Fuuuuuck. I already pointed out that I assumed the datatype / size of the ids was undefined in the app's spec. But here's the undefined behavior:
The datatype / size of ids for the app was not specified. Passing ids that are not represented by two digits is undefined behavior.
There, now I've explained the joke at least 3 times.
Or maybe lying is crime in America (if so then sorry, I'm from Europe, and our customs are vastly different)?

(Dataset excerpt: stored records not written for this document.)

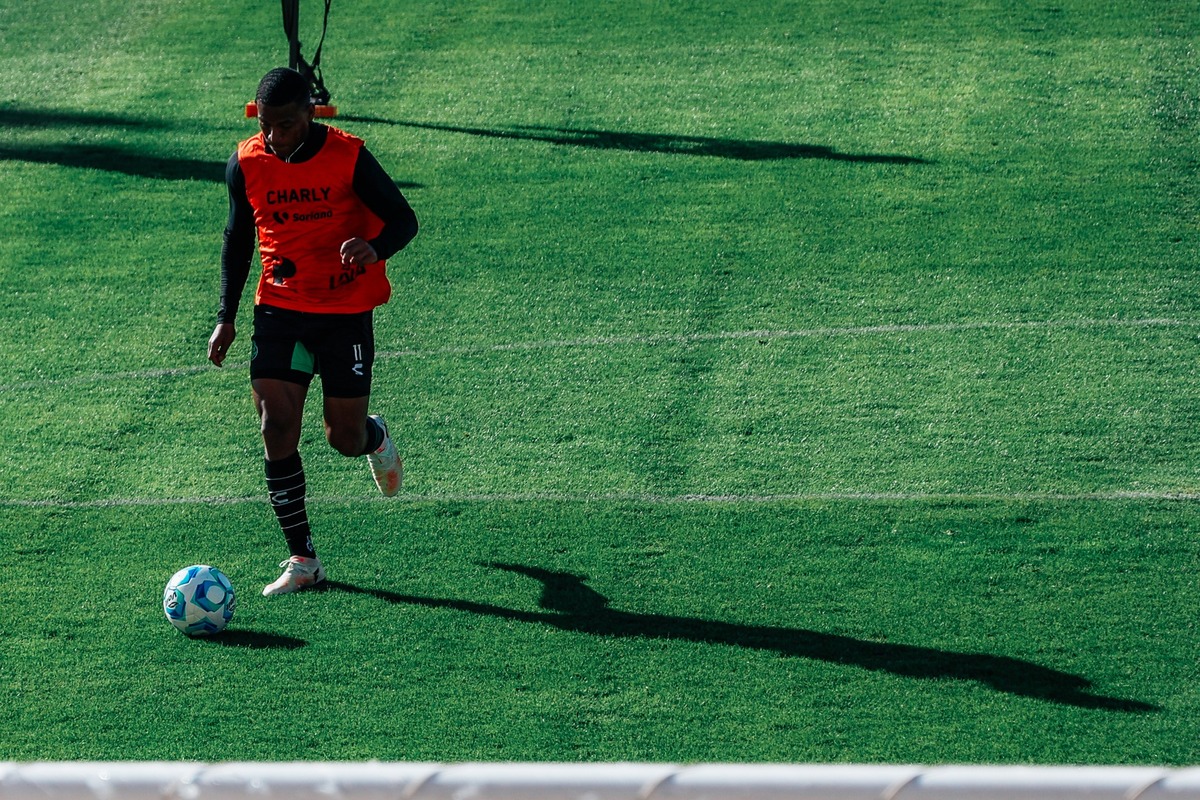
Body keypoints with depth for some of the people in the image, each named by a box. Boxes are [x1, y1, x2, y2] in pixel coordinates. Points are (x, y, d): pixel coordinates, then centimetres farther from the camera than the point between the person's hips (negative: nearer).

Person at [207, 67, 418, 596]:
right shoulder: (246, 165, -3)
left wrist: (374, 248, -30)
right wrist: (227, 317, 6)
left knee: (344, 438, 0)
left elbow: (403, 219, -7)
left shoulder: (348, 157, -13)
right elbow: (238, 237, 11)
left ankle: (375, 437, 41)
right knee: (277, 426, -11)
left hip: (347, 312, -2)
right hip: (279, 309, 2)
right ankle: (302, 561, -2)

In some contexts, it definitely is a crime to lie. I suspect the same is true for most parts of Europe.
-
-
The datatype / size of ids for the app was not specified. Passing ids that are not represented by two digits is undefined behavior.
It's perfectly defined - they get truncated to two most significant digits. Assuming the id starts where it should (at 3rd position in the string - which is probably defined somewhere).In some contexts, it definitely is a crime to lie. I suspect the same is true for most parts of Europe.
The only such context I'm aware of is false testimony in court. But I never heard of any case where someone was prosecuted for false testimony. Joys of mid-eastern Europe.
-
It's perfectly defined
OK, I'm 89% sure you're trolling now. I'll definitely sleep better tonight knowing that.
-
@Gaska said:
OK, I'm 89% sure you're trolling now. I'll definitely sleep better tonight knowing that.it's @gaska.... only 89%?
really?
also because discourse tried using that for my smiley the first time.
-
I'm not trolling - I'm being literal. I think I know what you're trying to say - that such handling of IDs can put system in a totally unpredictable state like ID-duplication-related race conditions or other such niceties. I agree, it can happen, it most likely will happen, and sure as hell won't be nice to debug. But as per that definition of UB, it's not it - because the code is perfectly unambiguous for the compiler and will do exactly the thing it says.
BTW, if the format of string that's being parsed isn't defined anywhere, they have much bigger problems.
-
it's @gaska.... only 89%?
Since when I'm synonymous to trolling? No, actually I have bigger question: since when I'm a recognizable person on this forum <U+whatever that puts logical negation operator over conditional operator>
-
Since when I'm synonymous to trolling?
since now? i was attempting to use a very old meme that goes:
It's X, You're really not sure?
it's ancient, and not funny, sorry.No, actually I have bigger question: since when I'm a recognizable person on this forum
this one i've got a better answer for. since a couple of weeks ago when i first noticed you being active with other regulars.